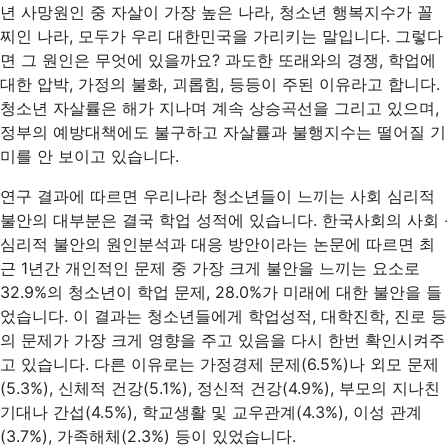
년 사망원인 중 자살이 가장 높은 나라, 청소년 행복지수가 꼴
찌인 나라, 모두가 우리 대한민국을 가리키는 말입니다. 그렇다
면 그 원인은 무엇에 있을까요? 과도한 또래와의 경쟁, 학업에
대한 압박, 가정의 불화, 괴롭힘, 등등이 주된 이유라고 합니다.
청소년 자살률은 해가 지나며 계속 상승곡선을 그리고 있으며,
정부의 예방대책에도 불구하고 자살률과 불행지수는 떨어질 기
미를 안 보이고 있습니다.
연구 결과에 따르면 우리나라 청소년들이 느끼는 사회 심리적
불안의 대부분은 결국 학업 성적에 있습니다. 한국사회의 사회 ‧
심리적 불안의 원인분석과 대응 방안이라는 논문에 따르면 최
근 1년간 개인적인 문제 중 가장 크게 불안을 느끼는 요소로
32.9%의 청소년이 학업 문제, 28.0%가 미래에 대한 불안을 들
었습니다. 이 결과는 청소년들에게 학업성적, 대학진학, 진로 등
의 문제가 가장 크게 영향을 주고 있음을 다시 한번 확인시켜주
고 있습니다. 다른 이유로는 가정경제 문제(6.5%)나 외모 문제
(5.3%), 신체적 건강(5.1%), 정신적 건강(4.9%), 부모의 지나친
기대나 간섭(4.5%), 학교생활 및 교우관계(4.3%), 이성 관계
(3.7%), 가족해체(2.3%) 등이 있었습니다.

==

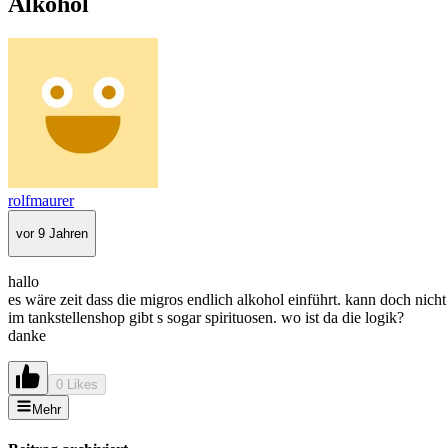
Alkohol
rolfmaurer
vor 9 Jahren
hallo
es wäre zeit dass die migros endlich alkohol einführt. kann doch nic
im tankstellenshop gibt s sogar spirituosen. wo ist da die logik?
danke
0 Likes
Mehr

==

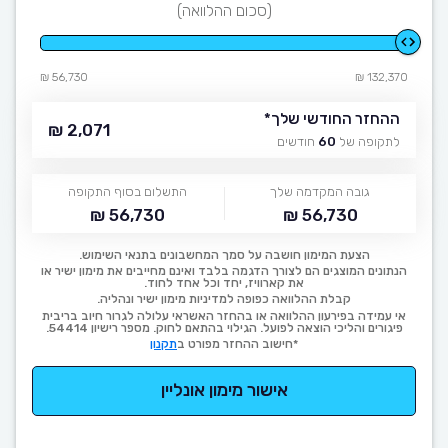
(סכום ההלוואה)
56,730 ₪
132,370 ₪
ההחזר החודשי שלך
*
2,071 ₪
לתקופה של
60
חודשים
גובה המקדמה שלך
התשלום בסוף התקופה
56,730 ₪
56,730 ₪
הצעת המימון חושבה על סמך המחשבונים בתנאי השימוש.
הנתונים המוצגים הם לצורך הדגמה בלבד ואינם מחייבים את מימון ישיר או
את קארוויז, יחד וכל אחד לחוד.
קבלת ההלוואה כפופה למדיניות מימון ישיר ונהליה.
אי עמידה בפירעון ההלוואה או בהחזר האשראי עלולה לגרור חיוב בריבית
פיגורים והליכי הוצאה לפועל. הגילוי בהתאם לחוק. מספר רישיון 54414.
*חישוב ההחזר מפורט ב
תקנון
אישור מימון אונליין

— WRITTEN TASK —
All that belongs in your answer is the stretch of entries above from the line with "정부의 예방대책에도 불구하고 자살률과 불행지수는 떨어질 기" through the line with "(3.7%), 가족해체(2.3%) 등이 있었습니다.", printed exactly.

— REPLY TO THE TASK —
정부의 예방대책에도 불구하고 자살률과 불행지수는 떨어질 기
미를 안 보이고 있습니다.
연구 결과에 따르면 우리나라 청소년들이 느끼는 사회 심리적
불안의 대부분은 결국 학업 성적에 있습니다. 한국사회의 사회 ‧
심리적 불안의 원인분석과 대응 방안이라는 논문에 따르면 최
근 1년간 개인적인 문제 중 가장 크게 불안을 느끼는 요소로
32.9%의 청소년이 학업 문제, 28.0%가 미래에 대한 불안을 들
었습니다. 이 결과는 청소년들에게 학업성적, 대학진학, 진로 등
의 문제가 가장 크게 영향을 주고 있음을 다시 한번 확인시켜주
고 있습니다. 다른 이유로는 가정경제 문제(6.5%)나 외모 문제
(5.3%), 신체적 건강(5.1%), 정신적 건강(4.9%), 부모의 지나친
기대나 간섭(4.5%), 학교생활 및 교우관계(4.3%), 이성 관계
(3.7%), 가족해체(2.3%) 등이 있었습니다.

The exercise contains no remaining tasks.